2018-12-05
Some basic ZFS ARC statistics and prefetching
I've recently been trying to understand some basis ZFS ARC statistics, partly because of our new shiny thing and partly because of a simple motivating question: how do you know how effective ZFS's prefetching is for your workload?
(Given that ZFS prefetching can still run away with useless IO, this is something that I definitely want to keep an eye on.)
If you read the arcstat
manpage
or look at the raw ARC kstats, you'll very soon notice things like
'prefetch hits percentage' arcstat field and a prefetch_data_hits
kstat. Unfortunately these prefetch-related kstats will not give
us what we want, because they mean something different that what
you might expect.
The ARC divides up all incoming read requests into four different categories, based on the attributes of the read. First, the read can be for data or for metadata. Second, the read can be a generally synchronous demand read, where something actively needs the data, or it can be a generally asynchronous prefetch read, where ZFS is just reading some things to prefetch them. These prefetch reads can find what they're looking for in the ARC, and this is what the 'prefetch hits percentage' and so on mean. They're not how often the prefetched data was used for regular demand reads, they're how often an attempt to prefetch things found them already in the ARC instead of having to read them from disk.
(If you repeatedly sequentially re-read the same file and it fits into the ARC, ZFS will fire up its smart prefetching every time but every set of prefetching after the first will find that all the data is still in the ARC. That will give you prefetch hits (for both data and metadata), and then later demand hits for the same data as your program reaches that point in the file.)
All of this gives us four combinations of reads; demand data, demand metadata, prefetch data, and prefetch metadata. Some things can be calculated from this and from the related *_miss kstats. In no particular order:
- The ARC demand hit rate (for data and metadata together) is probably
the most important thing for whether the ARC is giving you good
results, although this partly depends on the absolute volume of
demand reads and a few other things.
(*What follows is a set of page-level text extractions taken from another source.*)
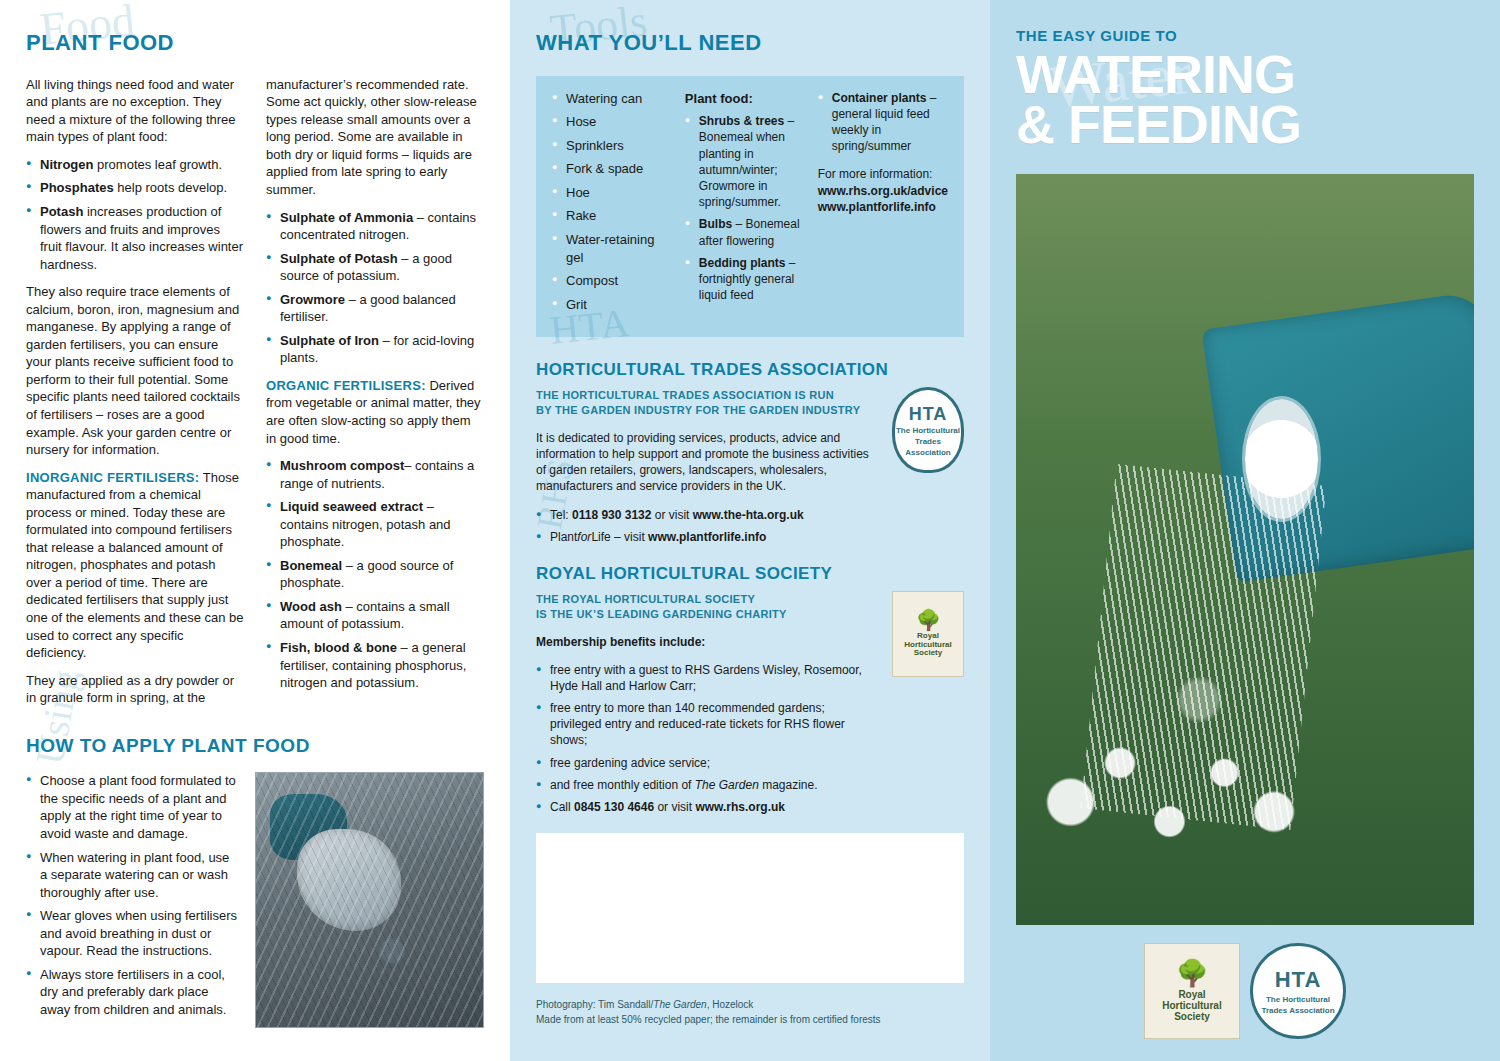Food Using
Plant food
All living things need food and water and plants are no exception. They need a mixture of the following three main types of plant food:
Nitrogen promotes leaf growth.
Phosphates help roots develop.
Potash increases production of flowers and fruits and improves fruit flavour. It also increases winter hardness.
They also require trace elements of calcium, boron, iron, magnesium and manganese. By applying a range of garden fertilisers, you can ensure your plants receive sufficient food to perform to their full potential. Some specific plants need tailored cocktails of fertilisers – roses are a good example. Ask your garden centre or nursery for information.
Inorganic fertilisers: Those manufactured from a chemical process or mined. Today these are formulated into compound fertilisers that release a balanced amount of nitrogen, phosphates and potash over a period of time. There are dedicated fertilisers that supply just one of the elements and these can be used to correct any specific deficiency.
They are applied as a dry powder or in granule form in spring, at the manufacturer’s recommended rate. Some act quickly, other slow-release types release small amounts over a long period. Some are available in both dry or liquid forms – liquids are applied from late spring to early summer.
Sulphate of Ammonia – contains concentrated nitrogen.
Sulphate of Potash – a good source of potassium.
Growmore – a good balanced fertiliser.
Sulphate of Iron – for acid-loving plants.
Organic fertilisers: Derived from vegetable or animal matter, they are often slow-acting so apply them in good time.
Mushroom compost– contains a range of nutrients.
Liquid seaweed extract – contains nitrogen, potash and phosphate.
Bonemeal – a good source of phosphate.
Wood ash – contains a small amount of potassium.
Fish, blood & bone – a general fertiliser, containing phosphorus, nitrogen and potassium.
How to apply plant food
Choose a plant food formulated to the specific needs of a plant and apply at the right time of year to avoid waste and damage.
When watering in plant food, use a separate watering can or wash thoroughly after use.
Wear gloves when using fertilisers and avoid breathing in dust or vapour. Read the instructions.
Always store fertilisers in a cool, dry and preferably dark place away from children and animals.
Tools HTA RHS
What you’ll need
Watering can
Hose
Sprinklers
Fork & spade
Hoe
Rake
Water-retaining gel
Compost
Grit
Plant food:
Shrubs & trees – Bonemeal when planting in autumn/winter; Growmore in spring/summer.
Bulbs – Bonemeal after flowering
Bedding plants – fortnightly general liquid feed
Container plants – general liquid feed weekly in spring/summer
For more information:
www.rhs.org.uk/advice
www.plantforlife.info
Horticultural Trades Association
The Horticultural Trades Association is run
by the garden industry for the garden industry
It is dedicated to providing services, products, advice and information to help support and promote the business activities of garden retailers, growers, landscapers, wholesalers, manufacturers and service providers in the UK.
Tel: 0118 930 3132 or visit www.the-hta.org.uk
Plantfor Life – visit www.plantforlife.info
HTA The Horticultural
Trades Association
Royal Horticultural Society
The Royal Horticultural Society
is the UK’s leading gardening charity
Membership benefits include:
free entry with a guest to RHS Gardens Wisley, Rosemoor, Hyde Hall and Harlow Carr;
free entry to more than 140 recommended gardens; privileged entry and reduced-rate tickets for RHS flower shows;
free gardening advice service;
and free monthly edition of The Garden magazine.
Call 0845 130 4646 or visit www.rhs.org.uk
🌳 Royal
Horticultural
Society
Photography: Tim Sandall/The Garden, Hozelock
Made from at least 50% recycled paper; the remainder is from certified forests
Water Feeding
The easy guide to
Watering& Feeding
🌳 Royal
Horticultural
Society
HTA The Horticultural
Trades Association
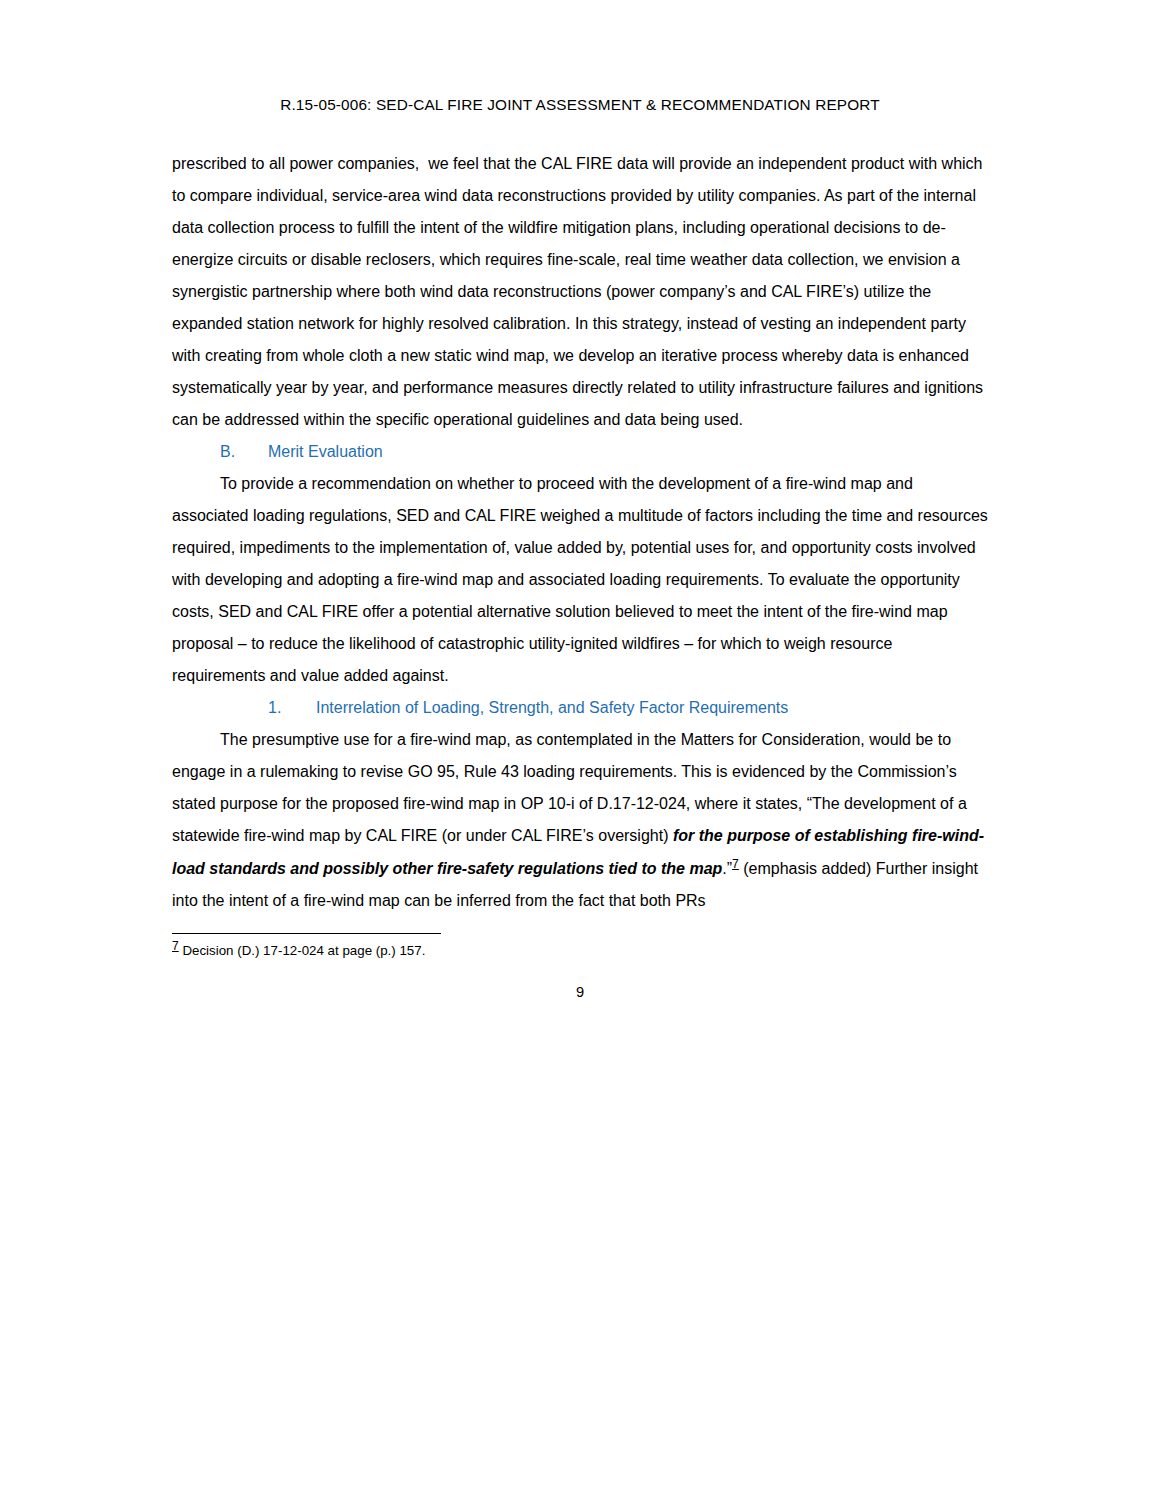R.15-05-006: SED-CAL FIRE JOINT ASSESSMENT & RECOMMENDATION REPORT
prescribed to all power companies, we feel that the CAL FIRE data will provide an independent product with which to compare individual, service-area wind data reconstructions provided by utility companies. As part of the internal data collection process to fulfill the intent of the wildfire mitigation plans, including operational decisions to de-energize circuits or disable reclosers, which requires fine-scale, real time weather data collection, we envision a synergistic partnership where both wind data reconstructions (power company’s and CAL FIRE’s) utilize the expanded station network for highly resolved calibration. In this strategy, instead of vesting an independent party with creating from whole cloth a new static wind map, we develop an iterative process whereby data is enhanced systematically year by year, and performance measures directly related to utility infrastructure failures and ignitions can be addressed within the specific operational guidelines and data being used.
B. Merit Evaluation
To provide a recommendation on whether to proceed with the development of a fire-wind map and associated loading regulations, SED and CAL FIRE weighed a multitude of factors including the time and resources required, impediments to the implementation of, value added by, potential uses for, and opportunity costs involved with developing and adopting a fire-wind map and associated loading requirements. To evaluate the opportunity costs, SED and CAL FIRE offer a potential alternative solution believed to meet the intent of the fire-wind map proposal – to reduce the likelihood of catastrophic utility-ignited wildfires – for which to weigh resource requirements and value added against.
1. Interrelation of Loading, Strength, and Safety Factor Requirements
The presumptive use for a fire-wind map, as contemplated in the Matters for Consideration, would be to engage in a rulemaking to revise GO 95, Rule 43 loading requirements. This is evidenced by the Commission’s stated purpose for the proposed fire-wind map in OP 10-i of D.17-12-024, where it states, “The development of a statewide fire-wind map by CAL FIRE (or under CAL FIRE’s oversight) for the purpose of establishing fire-wind-load standards and possibly other fire-safety regulations tied to the map.”7 (emphasis added) Further insight into the intent of a fire-wind map can be inferred from the fact that both PRs
7 Decision (D.) 17-12-024 at page (p.) 157.
9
Demand misses mean that
programs are waiting on disk IO.
- The breakdown of *_miss kstats will tell you why ZFS is
reading things from disk. You would generally like this to
be prefetch reads instead of demand reads, because at least
things aren't waiting on prefetch reads.
- The combined hit and miss kstats for each of the four types (compared to the overall ARC hit and miss counts) will tell you what sorts of read IO ZFS is doing in general. Sometimes there may be surprises there, such as a surprisingly high level of metadata reads.
One limitation of all of these kstats is that they count read requests, not the amount of data being read. I believe that you can generally assume that data reads are for larger sizes than metadata reads, and prefetch data reads may be larger than regular data reads, but you don't know for sure.
Unfortunately, none of this answers our question about the effectiveness of prefetching. Before we give up entirely, in modern versions of ZFS there are two additional kstats of interest:
- demand_hit_predictive_prefetch counts demand reads that found
data in the ARC from prefetch reads. This sounds exactly like what
we want, but experimentally it doesn't seem to come anywhere near
fully accounting for hits on prefetched data; I see low rates of
it when I am also seeing a 100% demand hit rate for sequentially
read data that was not previously in the ARC.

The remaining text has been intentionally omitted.